Dmytro is the author of a monograph Borys Hrinchenko’s Novelettes ”Sered temnoi nochi” and ”Pid Tykhymy Verbamy”: History of Texts and Texts in History (Kyiv, 2015). Нe edited  a collection Borys Hrinchenko’s prose works (Kyiv, 2020) and volume Cossacks in Jamaica, Ukraine at the Antipodes: Essays in Honor of Marko Pavlyshyn (Boston, 2020; jointly with  Alessandro Achilli and Serhy Yekelchyk). In the years 2012-2020 Dr Yesypenko participated in several research projects funded by Ukrainian, Australian, Slovak and European research councils. Previously he also worked as adjunct and visiting research fellow at Monash University in 2017-2018, and as archivist at the Taras Shevchenko Institute of Literature in 2009-2011.

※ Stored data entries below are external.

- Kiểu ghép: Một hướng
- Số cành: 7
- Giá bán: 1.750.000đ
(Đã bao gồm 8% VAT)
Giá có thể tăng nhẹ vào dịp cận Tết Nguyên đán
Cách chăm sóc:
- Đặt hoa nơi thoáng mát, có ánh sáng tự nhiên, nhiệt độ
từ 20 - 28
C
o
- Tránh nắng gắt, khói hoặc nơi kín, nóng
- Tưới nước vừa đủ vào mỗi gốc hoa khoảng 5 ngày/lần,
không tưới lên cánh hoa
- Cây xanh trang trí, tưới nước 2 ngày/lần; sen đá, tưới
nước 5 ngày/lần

Peng YI is professor in the Department of English, National Central University at Jhongli, Taiwan. His doctoral thesis is on Edmund Spenser and theories of allegory. He has published articles on the modern manuscripts of modern Chinese writers such as Lu Xun, Wang Wen-hsing, Zhou Mengdie and Gao Songfen mainly from the perspective of genetic criticism. His publications include a book in Chinese on modern manuscript studies. He has also edited and co-edited two special issues in Chinese on genetic criticism. He is currently working on the intersection between modern manuscripts in Chinese and those of modern writers from Rousseau, Dickinson, Steinbeck, Nabokov and Benjamin.